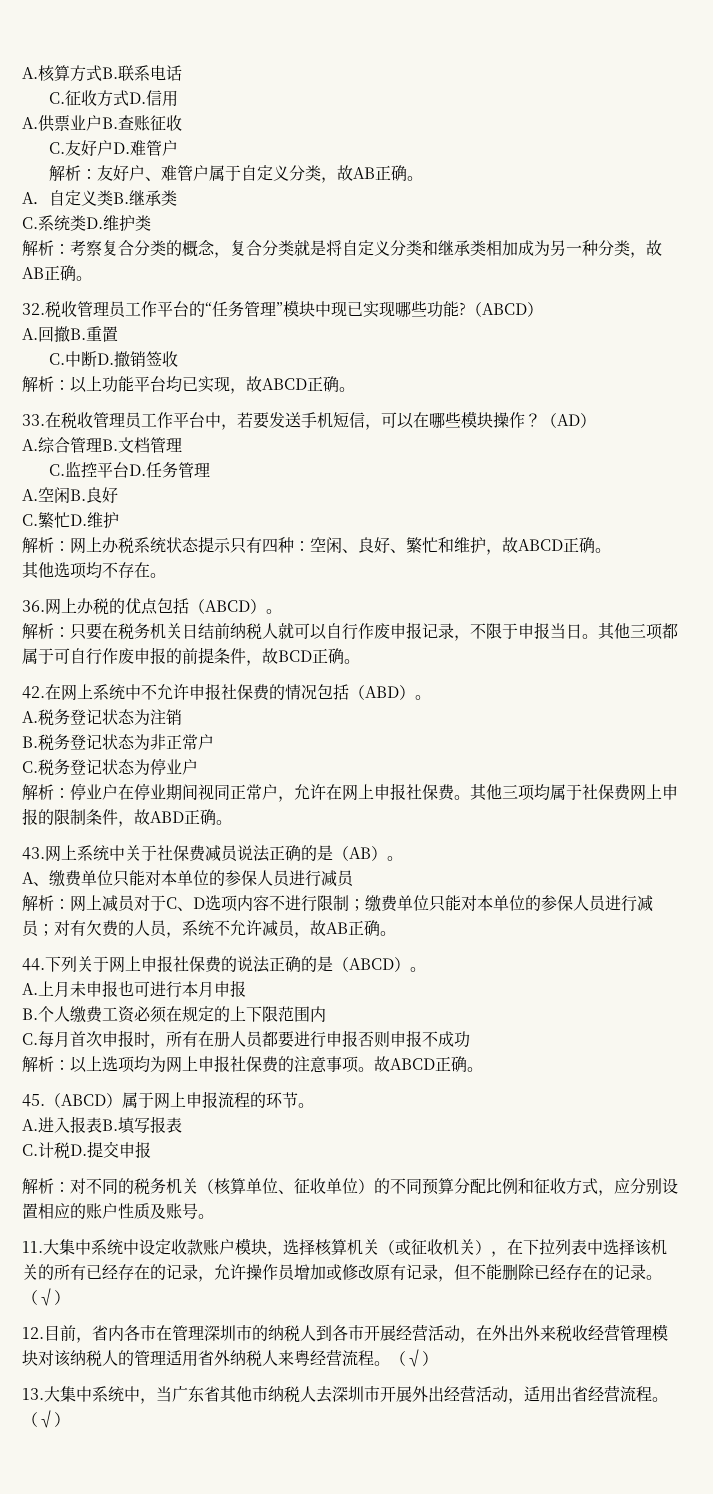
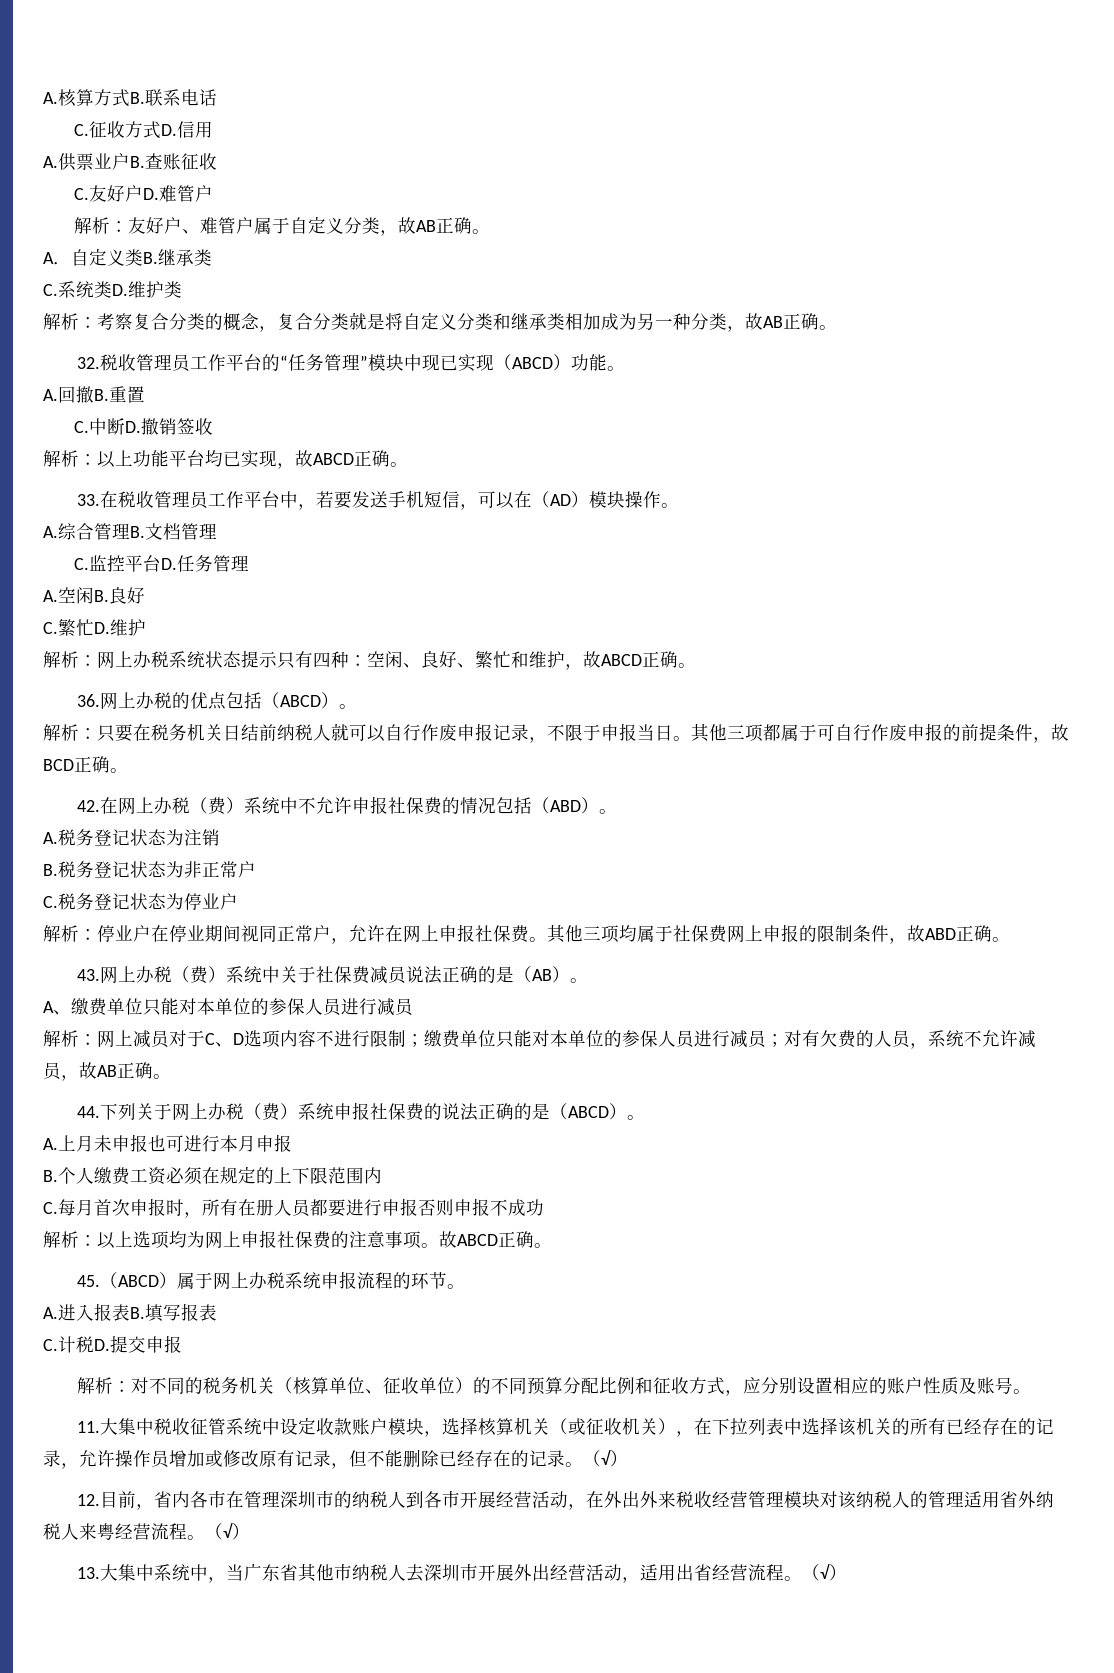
[395,301,543,318] 哪些功能?（ABCD） -> [494,354,626,371] （ABCD）功能。
[429,411,596,429] 哪些模块操作？（AD） -> [532,491,680,508] （AD）模块操作。
[22,562,166,579] // 其他选项均不存在。 -> (696, 665) none
(93, 691) none -> [154,797,245,815] 办税（费）
(77, 852) none -> [136,966,227,984] 办税（费）
(141, 963) none -> [208,1103,335,1121] 办税（费）系统
(186, 1099) none -> [249,1272,322,1289] 办税系统
(91, 1247) none -> [154,1418,227,1435] 税收征管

Work instructions:
The job here is to find each line above with the word "none" and copy it.

Solution to this task:
[22,562,166,579] // 其他选项均不存在。 -> (696, 665) none
(93, 691) none -> [154,797,245,815] 办税（费）
(77, 852) none -> [136,966,227,984] 办税（费）
(141, 963) none -> [208,1103,335,1121] 办税（费）系统
(186, 1099) none -> [249,1272,322,1289] 办税系统
(91, 1247) none -> [154,1418,227,1435] 税收征管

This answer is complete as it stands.